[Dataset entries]
****

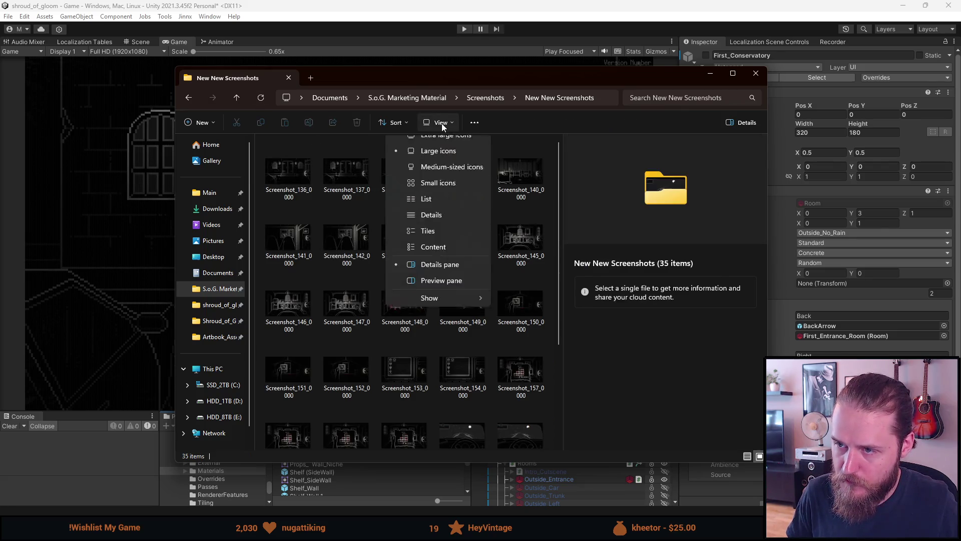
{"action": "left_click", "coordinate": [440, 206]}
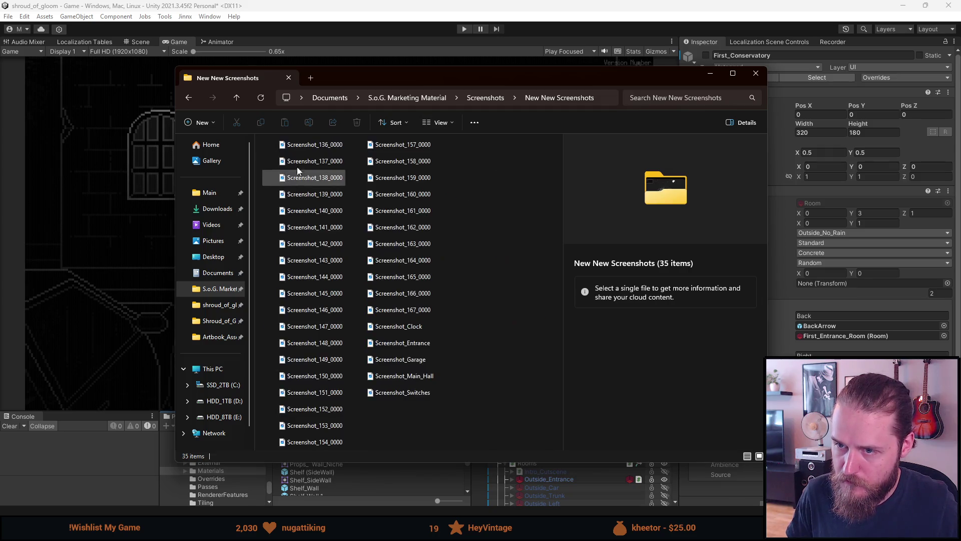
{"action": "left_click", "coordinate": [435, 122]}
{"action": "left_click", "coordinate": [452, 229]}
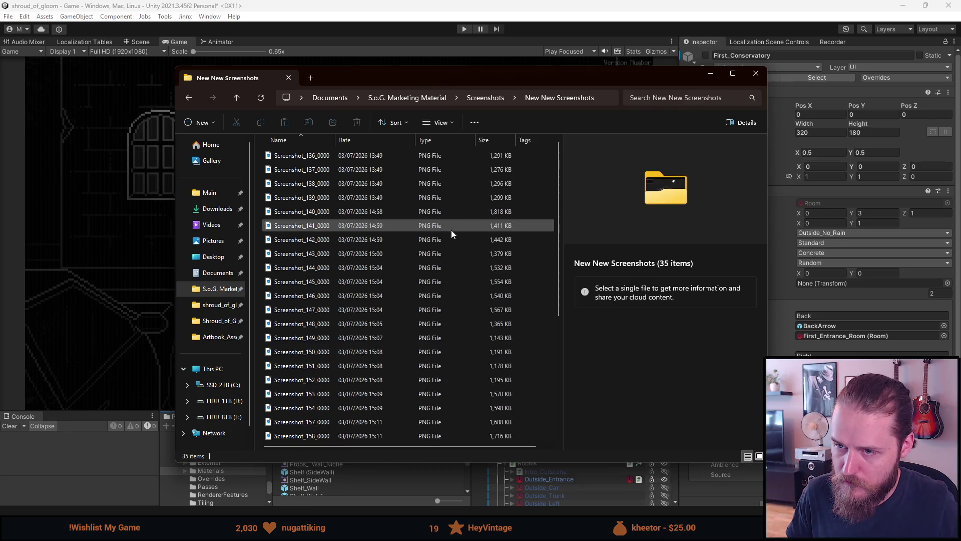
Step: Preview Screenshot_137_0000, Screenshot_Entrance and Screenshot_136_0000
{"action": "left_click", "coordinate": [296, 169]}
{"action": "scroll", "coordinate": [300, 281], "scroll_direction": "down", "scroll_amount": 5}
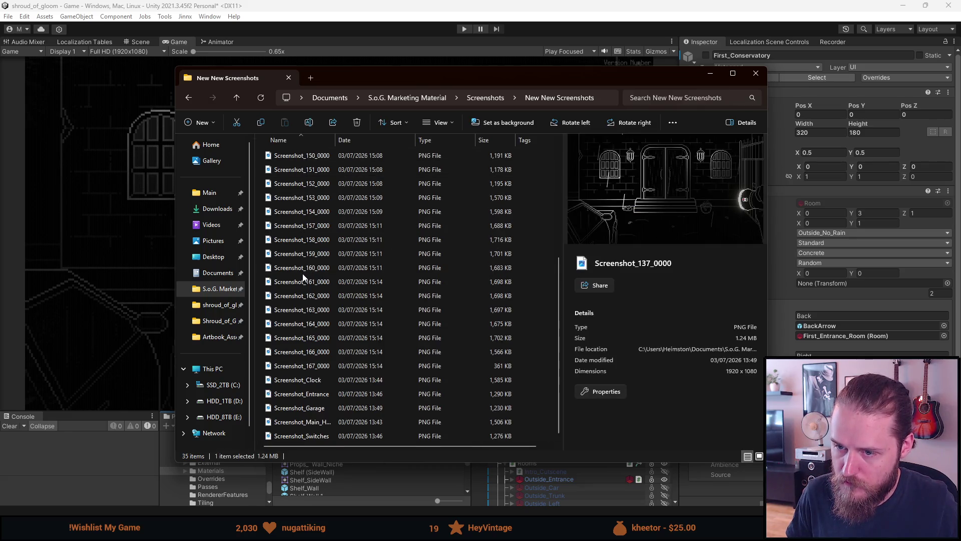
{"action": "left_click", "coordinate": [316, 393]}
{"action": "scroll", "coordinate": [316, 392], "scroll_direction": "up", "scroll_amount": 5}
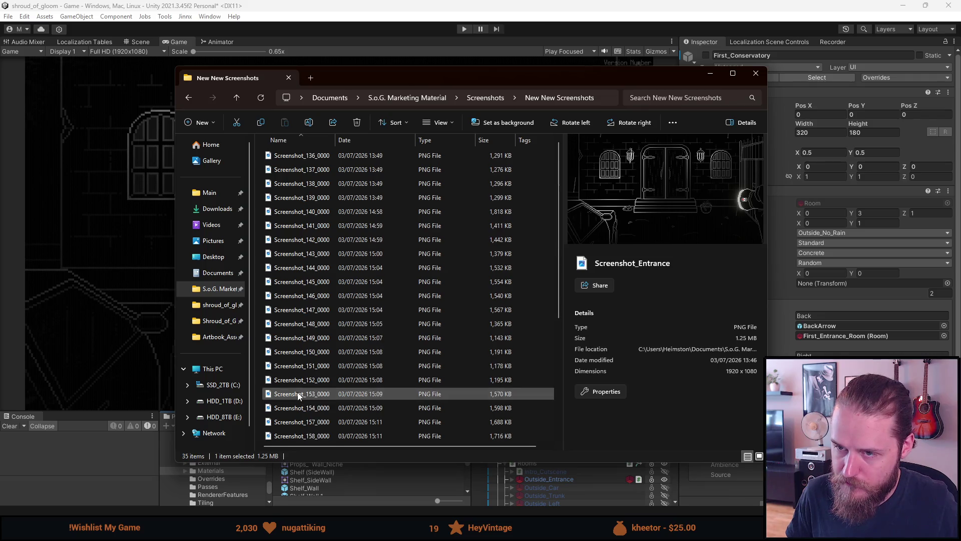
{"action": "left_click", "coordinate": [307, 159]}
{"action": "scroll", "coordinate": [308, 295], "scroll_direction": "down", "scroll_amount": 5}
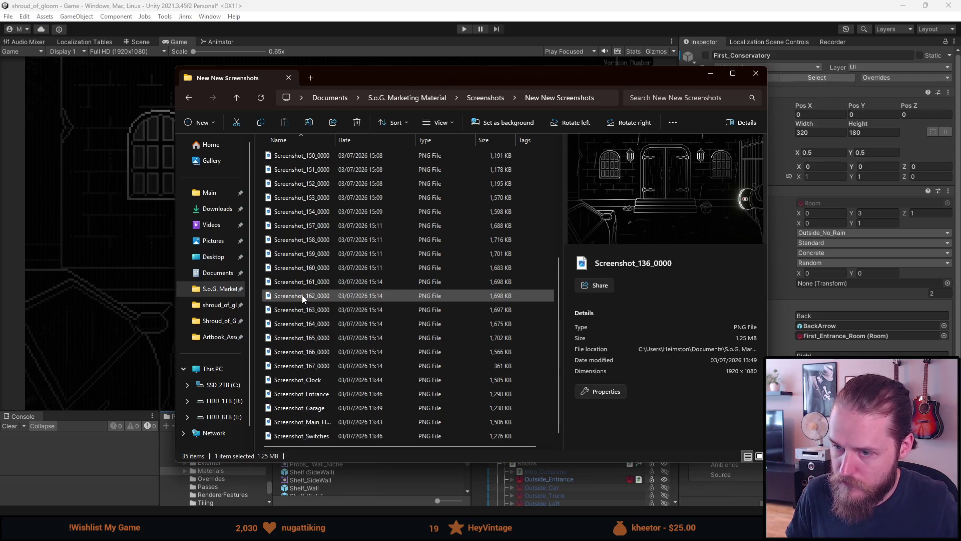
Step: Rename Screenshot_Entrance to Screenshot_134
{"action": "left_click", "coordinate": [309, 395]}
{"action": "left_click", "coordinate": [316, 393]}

****

Activity: With "scroll" as the search string, filter the records and return each line that has it.

Output:
{"action": "scroll", "coordinate": [300, 281], "scroll_direction": "down", "scroll_amount": 5}
{"action": "scroll", "coordinate": [316, 392], "scroll_direction": "up", "scroll_amount": 5}
{"action": "scroll", "coordinate": [308, 295], "scroll_direction": "down", "scroll_amount": 5}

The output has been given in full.